Aku—melotot. Tapi bibir itu kusambut baik. Wonwoo-hyung hanya menaruh kecupan sekilas, lalu menjauhkan diri. Hanya saja ia kalah cepat dengan tangan kananku yang sudah sigap menarik tengkuknya untuk kembali mendekat. Aku memagut bibir Wonwoo-hyung. Dapat kurasakan ia tersenyum. Such a tease, huh?

Mungkin Wonwoo-hyung benar. Mungkin aku memang butuh distraksi. Mungkin aku terlalu larut dalam masalahku tanpa mau melihat bahwa masih ada—masih banyak—orang yang peduli.
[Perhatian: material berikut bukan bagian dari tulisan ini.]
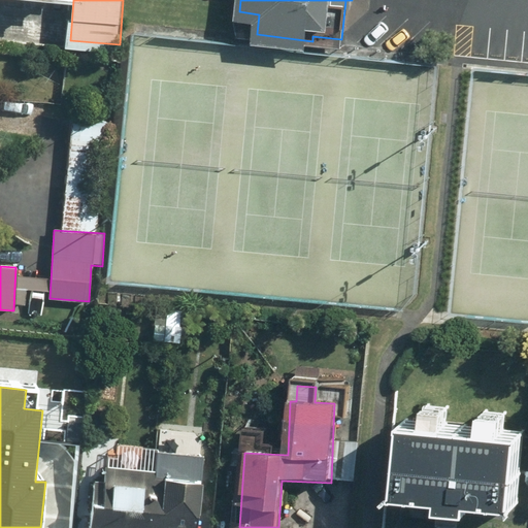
[(490,406),(489,429),(453,428),(454,402),(433,401),(432,427),(408,426),(405,495),(444,496),(444,507),(477,508),(479,502),(521,503),(524,431),(512,430),(513,407),(490,406)]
Mungkin aku terlalu sibuk mendramatisir segala drama awal tahun ini tanpa peduli ada seseorang yang juga harus kupedulikan. Aku memejamkan mata. Rasanya sudah lama sekali kami tidak memiliki waktu berdua. Jadwal yang sangat padat, skandal yang berlarut-larut, dan ego masing-masing yang tidak mau diajak mengalah, baru kusadari benar-benar menjauhkanku dari orang yang paling kukasihi. Kami masih berbagi kamar di dorm, tapi sudah tidak pernah ada lagi obrolan random tengah malam.

Wonwoo-hyung memutus pagutan itu terlebih dahulu. Tangannya masih tertangkup di wajahku. Ia lalu membubuhi kecupan-kecupan kecil di kening, pipi, hidung, terakhir di daguku. “I miss you,” bisiknya lirih.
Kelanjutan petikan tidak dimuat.